> WHAT NEEDS TO BE DONE: How many lines in the data below contain the string "each" with matching case? Give only the number.

> SUPPLIED RECORDS:
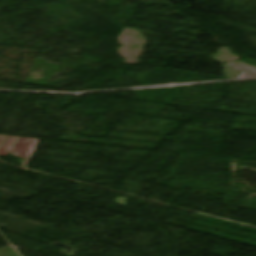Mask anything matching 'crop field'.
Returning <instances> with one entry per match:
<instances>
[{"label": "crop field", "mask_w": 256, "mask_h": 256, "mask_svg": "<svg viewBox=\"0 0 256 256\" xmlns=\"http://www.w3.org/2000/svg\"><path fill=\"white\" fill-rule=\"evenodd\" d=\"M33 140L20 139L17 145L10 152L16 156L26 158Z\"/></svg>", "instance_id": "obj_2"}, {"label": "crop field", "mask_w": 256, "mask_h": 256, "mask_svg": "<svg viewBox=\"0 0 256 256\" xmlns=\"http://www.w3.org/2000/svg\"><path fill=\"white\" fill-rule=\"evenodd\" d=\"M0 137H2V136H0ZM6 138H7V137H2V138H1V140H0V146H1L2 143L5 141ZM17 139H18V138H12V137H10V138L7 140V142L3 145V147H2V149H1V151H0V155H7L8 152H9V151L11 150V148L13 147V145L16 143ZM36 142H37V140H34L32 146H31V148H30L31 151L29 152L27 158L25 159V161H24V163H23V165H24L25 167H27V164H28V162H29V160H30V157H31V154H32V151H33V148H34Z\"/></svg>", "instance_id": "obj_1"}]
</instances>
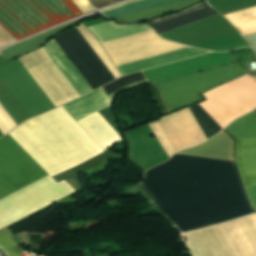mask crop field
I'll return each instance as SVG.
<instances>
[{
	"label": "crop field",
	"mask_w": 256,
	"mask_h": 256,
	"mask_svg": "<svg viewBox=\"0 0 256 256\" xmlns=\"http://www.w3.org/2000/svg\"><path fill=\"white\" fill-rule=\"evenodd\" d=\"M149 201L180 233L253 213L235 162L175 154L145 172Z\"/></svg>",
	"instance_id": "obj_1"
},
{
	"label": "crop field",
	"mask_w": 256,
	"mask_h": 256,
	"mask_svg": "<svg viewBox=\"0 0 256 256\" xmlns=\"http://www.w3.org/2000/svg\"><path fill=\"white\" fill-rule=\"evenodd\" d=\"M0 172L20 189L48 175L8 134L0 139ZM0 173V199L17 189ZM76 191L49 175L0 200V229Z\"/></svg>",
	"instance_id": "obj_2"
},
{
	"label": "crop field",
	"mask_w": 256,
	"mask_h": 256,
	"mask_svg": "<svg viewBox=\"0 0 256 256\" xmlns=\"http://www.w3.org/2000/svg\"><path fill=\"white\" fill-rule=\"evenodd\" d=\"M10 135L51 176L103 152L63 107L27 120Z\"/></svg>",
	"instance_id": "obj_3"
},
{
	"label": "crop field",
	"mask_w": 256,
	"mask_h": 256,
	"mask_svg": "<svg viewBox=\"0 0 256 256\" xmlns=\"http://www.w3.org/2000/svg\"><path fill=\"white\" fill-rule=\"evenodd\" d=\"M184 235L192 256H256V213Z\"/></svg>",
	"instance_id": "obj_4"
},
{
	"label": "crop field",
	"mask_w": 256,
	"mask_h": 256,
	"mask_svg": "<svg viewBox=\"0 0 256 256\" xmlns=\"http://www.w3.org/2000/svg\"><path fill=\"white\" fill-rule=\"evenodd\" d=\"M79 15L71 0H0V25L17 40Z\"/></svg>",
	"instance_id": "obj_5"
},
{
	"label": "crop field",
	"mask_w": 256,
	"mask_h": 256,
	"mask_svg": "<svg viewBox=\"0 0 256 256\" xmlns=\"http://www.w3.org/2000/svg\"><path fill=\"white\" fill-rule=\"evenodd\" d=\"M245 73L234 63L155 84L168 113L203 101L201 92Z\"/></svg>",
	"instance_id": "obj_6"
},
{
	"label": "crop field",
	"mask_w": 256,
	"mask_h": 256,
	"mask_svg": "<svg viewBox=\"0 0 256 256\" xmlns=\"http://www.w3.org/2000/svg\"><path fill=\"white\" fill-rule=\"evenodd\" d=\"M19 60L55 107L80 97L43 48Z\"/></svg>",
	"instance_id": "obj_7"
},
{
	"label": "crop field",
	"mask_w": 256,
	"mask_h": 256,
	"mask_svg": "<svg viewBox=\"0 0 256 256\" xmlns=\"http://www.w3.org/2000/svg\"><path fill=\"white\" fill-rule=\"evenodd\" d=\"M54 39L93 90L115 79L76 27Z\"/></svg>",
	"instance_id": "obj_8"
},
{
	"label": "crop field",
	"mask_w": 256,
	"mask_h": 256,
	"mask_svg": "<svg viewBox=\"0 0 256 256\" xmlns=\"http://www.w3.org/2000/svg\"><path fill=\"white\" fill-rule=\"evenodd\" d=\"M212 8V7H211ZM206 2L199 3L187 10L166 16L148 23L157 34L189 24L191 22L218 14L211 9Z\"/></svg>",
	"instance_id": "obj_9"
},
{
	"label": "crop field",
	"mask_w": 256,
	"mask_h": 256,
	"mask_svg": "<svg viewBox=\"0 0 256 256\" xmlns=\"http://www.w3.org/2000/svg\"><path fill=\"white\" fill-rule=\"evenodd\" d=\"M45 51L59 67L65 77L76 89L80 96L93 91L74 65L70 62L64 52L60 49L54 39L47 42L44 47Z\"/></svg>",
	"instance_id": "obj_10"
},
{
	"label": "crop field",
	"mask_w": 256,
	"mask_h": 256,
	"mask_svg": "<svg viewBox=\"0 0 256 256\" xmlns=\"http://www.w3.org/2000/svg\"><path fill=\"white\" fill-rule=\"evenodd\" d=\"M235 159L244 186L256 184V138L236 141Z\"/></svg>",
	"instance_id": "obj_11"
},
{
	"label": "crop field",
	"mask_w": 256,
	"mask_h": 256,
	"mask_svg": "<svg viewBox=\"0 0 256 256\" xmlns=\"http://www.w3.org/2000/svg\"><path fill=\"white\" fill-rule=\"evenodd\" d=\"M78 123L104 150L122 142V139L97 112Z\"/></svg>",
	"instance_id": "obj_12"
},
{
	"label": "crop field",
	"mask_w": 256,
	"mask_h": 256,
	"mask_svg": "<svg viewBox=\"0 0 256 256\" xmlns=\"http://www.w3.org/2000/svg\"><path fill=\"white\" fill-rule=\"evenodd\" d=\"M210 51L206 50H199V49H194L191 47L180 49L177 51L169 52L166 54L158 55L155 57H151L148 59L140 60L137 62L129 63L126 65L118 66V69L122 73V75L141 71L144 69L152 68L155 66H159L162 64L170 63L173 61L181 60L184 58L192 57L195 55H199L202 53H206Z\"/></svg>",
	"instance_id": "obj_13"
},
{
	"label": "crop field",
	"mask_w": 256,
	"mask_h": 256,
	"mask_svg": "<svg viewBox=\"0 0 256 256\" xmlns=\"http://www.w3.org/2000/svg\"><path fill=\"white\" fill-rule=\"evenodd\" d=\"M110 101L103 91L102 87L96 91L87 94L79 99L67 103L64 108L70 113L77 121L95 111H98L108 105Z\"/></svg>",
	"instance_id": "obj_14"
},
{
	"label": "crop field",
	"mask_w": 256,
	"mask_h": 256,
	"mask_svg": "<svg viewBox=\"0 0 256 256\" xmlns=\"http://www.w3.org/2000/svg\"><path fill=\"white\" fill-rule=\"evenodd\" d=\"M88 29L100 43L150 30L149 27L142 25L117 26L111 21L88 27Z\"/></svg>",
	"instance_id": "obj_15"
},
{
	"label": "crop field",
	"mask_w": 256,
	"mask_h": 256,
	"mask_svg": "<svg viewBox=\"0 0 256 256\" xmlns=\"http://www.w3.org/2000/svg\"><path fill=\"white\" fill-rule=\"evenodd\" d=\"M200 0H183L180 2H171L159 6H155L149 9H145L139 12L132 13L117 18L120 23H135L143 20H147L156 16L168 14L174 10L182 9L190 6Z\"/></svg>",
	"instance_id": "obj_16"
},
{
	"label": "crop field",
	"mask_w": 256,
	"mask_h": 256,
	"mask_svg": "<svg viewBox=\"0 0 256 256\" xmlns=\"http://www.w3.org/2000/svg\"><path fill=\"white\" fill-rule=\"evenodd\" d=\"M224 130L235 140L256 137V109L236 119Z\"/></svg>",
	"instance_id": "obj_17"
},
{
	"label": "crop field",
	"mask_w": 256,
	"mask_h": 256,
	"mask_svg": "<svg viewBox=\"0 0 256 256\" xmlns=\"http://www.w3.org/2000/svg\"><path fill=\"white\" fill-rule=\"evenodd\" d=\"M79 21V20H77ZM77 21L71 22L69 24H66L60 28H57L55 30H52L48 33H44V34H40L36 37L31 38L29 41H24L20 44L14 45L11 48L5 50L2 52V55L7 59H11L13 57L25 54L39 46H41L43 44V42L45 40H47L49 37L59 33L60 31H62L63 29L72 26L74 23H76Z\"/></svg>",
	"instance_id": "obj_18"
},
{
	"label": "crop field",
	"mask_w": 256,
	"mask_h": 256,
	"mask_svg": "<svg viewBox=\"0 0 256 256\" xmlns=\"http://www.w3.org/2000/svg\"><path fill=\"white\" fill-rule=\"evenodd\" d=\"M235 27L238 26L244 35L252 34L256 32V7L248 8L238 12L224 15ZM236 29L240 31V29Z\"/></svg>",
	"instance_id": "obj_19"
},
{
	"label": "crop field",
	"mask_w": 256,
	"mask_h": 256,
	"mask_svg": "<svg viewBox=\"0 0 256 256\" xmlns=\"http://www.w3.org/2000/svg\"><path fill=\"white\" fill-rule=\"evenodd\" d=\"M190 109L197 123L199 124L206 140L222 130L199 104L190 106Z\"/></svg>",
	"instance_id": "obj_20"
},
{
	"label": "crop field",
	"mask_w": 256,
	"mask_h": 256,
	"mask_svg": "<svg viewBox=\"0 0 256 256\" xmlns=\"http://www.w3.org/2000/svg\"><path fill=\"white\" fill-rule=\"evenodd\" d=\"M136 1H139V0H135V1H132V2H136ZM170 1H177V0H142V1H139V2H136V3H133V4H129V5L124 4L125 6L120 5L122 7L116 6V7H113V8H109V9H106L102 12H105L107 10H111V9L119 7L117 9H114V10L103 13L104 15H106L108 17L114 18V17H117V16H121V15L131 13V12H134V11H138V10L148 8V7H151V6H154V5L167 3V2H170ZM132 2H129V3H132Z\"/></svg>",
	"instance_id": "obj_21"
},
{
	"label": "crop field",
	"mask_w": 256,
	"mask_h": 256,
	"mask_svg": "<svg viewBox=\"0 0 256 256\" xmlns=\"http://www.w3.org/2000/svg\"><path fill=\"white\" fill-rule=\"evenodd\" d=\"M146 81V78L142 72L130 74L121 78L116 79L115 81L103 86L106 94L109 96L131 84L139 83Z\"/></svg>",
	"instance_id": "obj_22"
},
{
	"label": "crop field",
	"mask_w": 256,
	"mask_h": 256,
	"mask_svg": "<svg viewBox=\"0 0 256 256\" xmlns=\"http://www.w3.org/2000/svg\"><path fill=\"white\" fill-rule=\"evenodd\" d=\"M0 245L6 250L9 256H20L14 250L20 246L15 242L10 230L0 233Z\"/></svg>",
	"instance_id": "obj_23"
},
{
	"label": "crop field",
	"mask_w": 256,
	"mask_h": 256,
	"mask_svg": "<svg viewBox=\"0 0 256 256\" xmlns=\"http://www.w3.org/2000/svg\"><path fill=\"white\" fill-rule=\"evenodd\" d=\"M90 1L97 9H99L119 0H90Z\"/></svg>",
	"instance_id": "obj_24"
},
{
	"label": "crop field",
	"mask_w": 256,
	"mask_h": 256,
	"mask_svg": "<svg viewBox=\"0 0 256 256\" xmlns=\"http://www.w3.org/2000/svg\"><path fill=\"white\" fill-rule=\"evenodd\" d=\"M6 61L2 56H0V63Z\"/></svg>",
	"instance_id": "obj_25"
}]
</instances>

==

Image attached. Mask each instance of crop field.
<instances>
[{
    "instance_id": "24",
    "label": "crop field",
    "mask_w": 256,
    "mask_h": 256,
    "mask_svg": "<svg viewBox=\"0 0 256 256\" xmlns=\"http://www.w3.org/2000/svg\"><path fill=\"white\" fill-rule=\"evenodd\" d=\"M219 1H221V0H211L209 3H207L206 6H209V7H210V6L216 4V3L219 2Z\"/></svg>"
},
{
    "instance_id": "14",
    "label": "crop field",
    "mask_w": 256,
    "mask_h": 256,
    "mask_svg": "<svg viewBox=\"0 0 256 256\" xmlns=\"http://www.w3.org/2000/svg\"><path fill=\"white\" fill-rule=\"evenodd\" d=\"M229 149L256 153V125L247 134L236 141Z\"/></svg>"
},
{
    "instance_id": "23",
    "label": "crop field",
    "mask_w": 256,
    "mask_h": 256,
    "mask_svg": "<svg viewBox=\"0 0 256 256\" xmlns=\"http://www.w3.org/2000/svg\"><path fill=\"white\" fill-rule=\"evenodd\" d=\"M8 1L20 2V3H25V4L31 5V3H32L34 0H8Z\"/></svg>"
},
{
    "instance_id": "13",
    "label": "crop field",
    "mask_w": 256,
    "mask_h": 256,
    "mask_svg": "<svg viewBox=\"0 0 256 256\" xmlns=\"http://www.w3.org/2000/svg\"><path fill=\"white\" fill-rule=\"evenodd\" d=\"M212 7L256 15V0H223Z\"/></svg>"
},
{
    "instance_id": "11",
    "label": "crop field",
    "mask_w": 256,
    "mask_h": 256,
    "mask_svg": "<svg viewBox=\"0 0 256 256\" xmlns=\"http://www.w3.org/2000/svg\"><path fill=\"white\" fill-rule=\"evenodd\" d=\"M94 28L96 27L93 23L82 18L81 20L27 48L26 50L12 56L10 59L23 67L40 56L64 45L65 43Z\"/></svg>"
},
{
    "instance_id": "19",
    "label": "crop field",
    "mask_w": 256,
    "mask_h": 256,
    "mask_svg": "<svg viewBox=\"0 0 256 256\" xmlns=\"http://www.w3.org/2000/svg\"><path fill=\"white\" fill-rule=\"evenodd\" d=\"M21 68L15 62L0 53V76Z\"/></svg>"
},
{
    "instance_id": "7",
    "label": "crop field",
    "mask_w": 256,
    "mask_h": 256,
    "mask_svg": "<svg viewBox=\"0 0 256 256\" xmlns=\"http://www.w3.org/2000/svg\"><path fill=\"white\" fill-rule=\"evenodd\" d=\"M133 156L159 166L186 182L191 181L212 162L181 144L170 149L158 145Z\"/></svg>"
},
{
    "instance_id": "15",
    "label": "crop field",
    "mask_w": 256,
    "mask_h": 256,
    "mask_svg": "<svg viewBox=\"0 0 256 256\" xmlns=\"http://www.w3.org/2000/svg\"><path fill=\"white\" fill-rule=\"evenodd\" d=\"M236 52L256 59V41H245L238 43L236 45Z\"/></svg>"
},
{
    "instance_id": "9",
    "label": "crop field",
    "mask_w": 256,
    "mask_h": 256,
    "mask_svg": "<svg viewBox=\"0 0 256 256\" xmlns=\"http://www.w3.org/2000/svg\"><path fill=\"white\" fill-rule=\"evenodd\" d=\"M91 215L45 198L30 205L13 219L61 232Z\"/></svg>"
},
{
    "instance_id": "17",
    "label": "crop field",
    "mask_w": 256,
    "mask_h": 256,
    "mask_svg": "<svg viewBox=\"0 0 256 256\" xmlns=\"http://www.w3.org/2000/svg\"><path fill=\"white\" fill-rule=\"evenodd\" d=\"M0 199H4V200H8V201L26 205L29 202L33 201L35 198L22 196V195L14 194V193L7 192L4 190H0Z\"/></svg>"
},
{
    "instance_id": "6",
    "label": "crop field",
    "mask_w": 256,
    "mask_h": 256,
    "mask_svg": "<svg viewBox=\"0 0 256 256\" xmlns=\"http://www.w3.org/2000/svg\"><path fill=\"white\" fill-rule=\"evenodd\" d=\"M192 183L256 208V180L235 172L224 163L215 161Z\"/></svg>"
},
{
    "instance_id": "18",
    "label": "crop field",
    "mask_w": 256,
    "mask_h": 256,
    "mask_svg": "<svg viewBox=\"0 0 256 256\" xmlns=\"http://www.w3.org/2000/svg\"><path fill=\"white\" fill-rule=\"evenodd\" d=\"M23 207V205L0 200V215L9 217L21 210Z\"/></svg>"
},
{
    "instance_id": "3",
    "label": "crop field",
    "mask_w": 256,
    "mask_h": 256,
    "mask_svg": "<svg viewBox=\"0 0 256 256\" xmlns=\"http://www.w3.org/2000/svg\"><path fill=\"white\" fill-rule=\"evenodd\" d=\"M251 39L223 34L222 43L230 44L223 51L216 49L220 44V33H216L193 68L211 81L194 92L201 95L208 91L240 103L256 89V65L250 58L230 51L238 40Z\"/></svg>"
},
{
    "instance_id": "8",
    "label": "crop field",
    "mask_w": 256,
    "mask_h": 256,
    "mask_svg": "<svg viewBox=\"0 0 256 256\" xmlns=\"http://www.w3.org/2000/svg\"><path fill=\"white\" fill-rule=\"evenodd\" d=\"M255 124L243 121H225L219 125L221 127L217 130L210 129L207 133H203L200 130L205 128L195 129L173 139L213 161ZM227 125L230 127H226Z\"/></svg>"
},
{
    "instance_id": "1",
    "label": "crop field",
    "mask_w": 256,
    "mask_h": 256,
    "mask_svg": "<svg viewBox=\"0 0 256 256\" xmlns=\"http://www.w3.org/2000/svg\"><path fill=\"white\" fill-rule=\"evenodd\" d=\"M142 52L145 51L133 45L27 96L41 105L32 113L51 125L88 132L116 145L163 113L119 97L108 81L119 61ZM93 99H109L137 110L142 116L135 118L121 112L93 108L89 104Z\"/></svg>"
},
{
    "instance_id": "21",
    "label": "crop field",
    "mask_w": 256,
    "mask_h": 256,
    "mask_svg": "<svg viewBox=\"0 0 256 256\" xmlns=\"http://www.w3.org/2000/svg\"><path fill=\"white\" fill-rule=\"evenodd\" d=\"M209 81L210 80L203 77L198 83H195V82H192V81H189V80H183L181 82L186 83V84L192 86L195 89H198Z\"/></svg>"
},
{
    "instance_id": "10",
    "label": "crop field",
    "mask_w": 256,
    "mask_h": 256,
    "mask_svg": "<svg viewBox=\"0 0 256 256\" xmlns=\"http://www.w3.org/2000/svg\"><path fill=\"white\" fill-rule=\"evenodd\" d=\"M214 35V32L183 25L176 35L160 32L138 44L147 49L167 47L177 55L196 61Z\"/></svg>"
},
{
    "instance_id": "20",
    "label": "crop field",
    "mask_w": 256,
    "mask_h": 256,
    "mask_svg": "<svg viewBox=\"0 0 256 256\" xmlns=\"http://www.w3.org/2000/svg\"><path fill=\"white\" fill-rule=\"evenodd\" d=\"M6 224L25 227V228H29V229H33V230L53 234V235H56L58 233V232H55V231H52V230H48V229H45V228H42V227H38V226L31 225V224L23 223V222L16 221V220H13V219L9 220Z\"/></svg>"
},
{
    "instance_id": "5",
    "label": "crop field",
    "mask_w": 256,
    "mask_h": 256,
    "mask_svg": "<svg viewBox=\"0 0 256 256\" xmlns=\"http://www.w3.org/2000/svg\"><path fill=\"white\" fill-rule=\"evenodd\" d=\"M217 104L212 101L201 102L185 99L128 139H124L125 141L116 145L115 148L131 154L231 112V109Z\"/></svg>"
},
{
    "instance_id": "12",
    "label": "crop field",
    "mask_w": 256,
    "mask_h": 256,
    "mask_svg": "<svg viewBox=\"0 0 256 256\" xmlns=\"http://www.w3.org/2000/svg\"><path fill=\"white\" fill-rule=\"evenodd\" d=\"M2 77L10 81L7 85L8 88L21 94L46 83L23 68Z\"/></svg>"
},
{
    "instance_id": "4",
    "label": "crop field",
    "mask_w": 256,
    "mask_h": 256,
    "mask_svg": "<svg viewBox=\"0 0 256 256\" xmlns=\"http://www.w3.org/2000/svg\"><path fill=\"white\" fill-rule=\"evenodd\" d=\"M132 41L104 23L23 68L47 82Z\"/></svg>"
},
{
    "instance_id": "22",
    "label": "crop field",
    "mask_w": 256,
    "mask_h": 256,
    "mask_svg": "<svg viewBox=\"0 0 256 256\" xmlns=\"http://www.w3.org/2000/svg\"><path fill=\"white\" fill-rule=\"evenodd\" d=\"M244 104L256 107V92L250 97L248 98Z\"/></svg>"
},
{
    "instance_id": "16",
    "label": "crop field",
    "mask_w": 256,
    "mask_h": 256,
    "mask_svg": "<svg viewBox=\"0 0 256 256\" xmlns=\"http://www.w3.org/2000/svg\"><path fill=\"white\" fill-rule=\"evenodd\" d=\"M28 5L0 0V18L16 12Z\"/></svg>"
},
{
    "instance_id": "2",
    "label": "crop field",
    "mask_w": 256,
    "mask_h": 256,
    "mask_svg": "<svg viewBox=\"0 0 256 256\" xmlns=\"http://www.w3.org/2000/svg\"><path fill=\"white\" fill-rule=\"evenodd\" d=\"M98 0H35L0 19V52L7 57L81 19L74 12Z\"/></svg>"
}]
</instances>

--

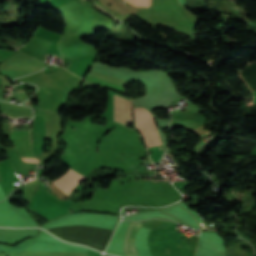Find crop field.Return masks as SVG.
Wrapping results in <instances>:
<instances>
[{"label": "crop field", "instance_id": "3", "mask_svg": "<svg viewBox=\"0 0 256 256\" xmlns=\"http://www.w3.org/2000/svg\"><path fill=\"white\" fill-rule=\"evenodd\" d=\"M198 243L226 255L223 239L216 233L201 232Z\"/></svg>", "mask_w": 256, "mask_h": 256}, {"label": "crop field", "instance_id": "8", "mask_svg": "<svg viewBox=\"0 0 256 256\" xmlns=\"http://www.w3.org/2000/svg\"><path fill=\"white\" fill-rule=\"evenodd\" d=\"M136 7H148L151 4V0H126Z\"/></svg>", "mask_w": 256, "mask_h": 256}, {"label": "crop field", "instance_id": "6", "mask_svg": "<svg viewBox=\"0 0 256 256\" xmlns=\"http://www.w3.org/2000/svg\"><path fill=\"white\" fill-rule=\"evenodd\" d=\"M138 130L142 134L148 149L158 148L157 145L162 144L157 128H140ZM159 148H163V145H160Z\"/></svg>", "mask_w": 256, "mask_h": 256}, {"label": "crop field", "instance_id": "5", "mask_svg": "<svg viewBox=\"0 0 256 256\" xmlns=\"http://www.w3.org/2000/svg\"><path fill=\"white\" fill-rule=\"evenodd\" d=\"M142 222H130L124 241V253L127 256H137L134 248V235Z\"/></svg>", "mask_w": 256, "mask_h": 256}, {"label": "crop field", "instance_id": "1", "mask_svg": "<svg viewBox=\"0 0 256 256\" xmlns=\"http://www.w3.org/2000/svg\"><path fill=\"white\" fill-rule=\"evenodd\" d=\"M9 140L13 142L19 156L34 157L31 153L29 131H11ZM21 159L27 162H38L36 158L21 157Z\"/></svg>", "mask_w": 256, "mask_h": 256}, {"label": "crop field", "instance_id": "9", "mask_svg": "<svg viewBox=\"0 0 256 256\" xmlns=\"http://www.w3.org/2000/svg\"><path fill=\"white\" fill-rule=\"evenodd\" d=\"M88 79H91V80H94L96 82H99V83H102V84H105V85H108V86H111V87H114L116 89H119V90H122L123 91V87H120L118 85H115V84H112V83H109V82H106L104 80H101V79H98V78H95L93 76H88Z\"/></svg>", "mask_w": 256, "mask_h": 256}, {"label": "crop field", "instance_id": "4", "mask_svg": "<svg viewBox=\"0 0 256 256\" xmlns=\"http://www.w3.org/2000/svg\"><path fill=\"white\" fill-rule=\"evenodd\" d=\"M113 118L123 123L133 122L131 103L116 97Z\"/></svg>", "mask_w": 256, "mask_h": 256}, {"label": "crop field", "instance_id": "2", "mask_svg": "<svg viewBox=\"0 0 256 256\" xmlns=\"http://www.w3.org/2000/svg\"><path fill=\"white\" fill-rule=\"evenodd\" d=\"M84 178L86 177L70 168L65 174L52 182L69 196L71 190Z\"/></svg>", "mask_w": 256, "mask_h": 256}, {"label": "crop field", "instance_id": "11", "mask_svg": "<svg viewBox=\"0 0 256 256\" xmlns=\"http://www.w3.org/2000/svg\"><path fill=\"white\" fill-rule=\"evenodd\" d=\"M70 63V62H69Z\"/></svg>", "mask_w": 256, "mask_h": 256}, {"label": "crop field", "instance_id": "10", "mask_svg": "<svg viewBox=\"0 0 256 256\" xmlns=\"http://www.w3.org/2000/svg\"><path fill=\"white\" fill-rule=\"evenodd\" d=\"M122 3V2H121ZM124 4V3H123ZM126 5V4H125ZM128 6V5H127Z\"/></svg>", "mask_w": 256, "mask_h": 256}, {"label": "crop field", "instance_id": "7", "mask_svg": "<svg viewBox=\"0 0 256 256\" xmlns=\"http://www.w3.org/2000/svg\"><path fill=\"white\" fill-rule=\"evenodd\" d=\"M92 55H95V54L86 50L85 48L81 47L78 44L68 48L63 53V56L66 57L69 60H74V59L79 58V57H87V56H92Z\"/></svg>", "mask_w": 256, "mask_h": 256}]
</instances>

> PROBLEM SOLUTION: 2